El segundo bloque tiene que ver con la crispación, que por supuesto preocupa muchísimo a la ciudadanía española. Lo curioso es la forma concreta en la que el CIS aborda la solución a dicha crispación.
El tercer bloque hace referencia a la necesidad o no de que el PSOE y el PP, lo dice explícitamente en la pregunta, lleven adelante pactos de Estado. Algo que la ciudadanía comparte con distintos niveles de intensidad. Por tanto, si hubiera tres o cuatro pactos de estado en asuntos clave en los que el PP y el PSOE se dieran la mano, la política estaría cumpliendo lo que – para el CIS – representa una buena salud democrática o, citando el informe, unos buenos hábitos democráticos. La democracia, al final, reducida al viejo bipartidismo y convertida en el mecanismo de gestionar los acuerdos y no tanto los disensos.
Lo que pasa es que un hábito no es es eso. Un hábito es algo que uno mismo hace y que requiere de una cierta cotidianidad, persistencia y repetición. Por tanto, los hábitos democráticos no son las cosas que la ciudadanía le pedirían hipotéticamente a los partidos, sino las formas concretas en las que de forma cotidiana ejercemos la democracia. Eso tiene que ver con otras variables que ni están ni se las espera.
Por ejemplo, un hábito democrático tiene que ver con la participación (o no) de la sociedad en estructuras de la propia sociedad civil. España es un país con niveles de asociacionismo muy bajos en todas las escalas. Desde clubs deportivos o de senderismo, a asociaciones vecinales, gremiales, sindicales o de cualquier otro tipo.

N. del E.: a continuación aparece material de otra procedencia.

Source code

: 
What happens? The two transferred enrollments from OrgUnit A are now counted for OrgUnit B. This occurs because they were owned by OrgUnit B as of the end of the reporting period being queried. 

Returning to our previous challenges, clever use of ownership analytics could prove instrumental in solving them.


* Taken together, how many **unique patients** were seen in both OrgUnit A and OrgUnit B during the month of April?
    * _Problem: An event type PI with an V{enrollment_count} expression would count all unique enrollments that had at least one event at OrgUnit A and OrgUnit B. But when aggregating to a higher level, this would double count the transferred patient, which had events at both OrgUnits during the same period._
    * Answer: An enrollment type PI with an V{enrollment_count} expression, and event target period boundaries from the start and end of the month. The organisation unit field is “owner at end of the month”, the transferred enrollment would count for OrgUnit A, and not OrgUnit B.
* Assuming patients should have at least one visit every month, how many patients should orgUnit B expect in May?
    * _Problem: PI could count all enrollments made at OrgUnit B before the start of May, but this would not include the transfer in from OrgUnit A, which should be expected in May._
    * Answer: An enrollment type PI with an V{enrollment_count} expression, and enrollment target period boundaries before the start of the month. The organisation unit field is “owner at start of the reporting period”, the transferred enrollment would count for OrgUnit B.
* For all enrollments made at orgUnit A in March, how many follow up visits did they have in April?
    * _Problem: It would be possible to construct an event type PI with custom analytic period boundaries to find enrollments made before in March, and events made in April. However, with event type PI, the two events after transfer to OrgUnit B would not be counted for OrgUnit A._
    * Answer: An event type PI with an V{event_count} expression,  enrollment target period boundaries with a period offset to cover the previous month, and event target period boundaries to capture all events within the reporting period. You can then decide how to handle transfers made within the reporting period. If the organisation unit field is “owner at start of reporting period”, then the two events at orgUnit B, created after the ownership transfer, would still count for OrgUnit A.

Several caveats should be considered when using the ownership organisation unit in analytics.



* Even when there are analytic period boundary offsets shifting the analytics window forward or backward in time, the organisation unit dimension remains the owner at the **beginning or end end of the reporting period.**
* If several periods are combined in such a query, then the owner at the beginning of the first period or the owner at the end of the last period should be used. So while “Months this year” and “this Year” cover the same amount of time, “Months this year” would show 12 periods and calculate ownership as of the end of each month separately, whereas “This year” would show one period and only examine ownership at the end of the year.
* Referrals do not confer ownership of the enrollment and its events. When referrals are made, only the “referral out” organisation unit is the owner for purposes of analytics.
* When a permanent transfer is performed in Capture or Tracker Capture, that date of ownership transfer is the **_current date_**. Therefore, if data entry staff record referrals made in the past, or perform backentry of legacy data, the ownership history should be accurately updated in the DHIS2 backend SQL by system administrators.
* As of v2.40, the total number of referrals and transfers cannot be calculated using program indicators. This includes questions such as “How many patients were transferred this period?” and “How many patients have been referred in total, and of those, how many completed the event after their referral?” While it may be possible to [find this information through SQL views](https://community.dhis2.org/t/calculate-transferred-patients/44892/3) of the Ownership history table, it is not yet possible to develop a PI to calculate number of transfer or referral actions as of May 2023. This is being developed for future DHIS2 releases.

Otro hábito democrático mide las posibilidades reales, o los deseos de participación más allá de la esfera del voto. Una posibilidad que ni siquiera existe en España, sino que le pregunten a la sociedad civil catalana lo que sucede cuando uno quiere organizar una consulta.
¿Cree usted que la ciudadanía tiene derecho a participar en los asuntos que la afectan de forma directa? Es una pregunta que el CIS tampoco hace.
Y quizás el problema es ese, que la institución que debería situarse en el centro del análisis de las corrientes de fondo de la democracia española, la que nos debería servir para extraer complejidad en un momento político y social ciertamente complicado, se dedica más bien a orientar la opinión pública con reducciones del hecho democrático que no nos dejan entrar en la parte más compleja de los asuntos, esa que como decía al principio, sitúa el eje de la participación más bien en la desigualdad.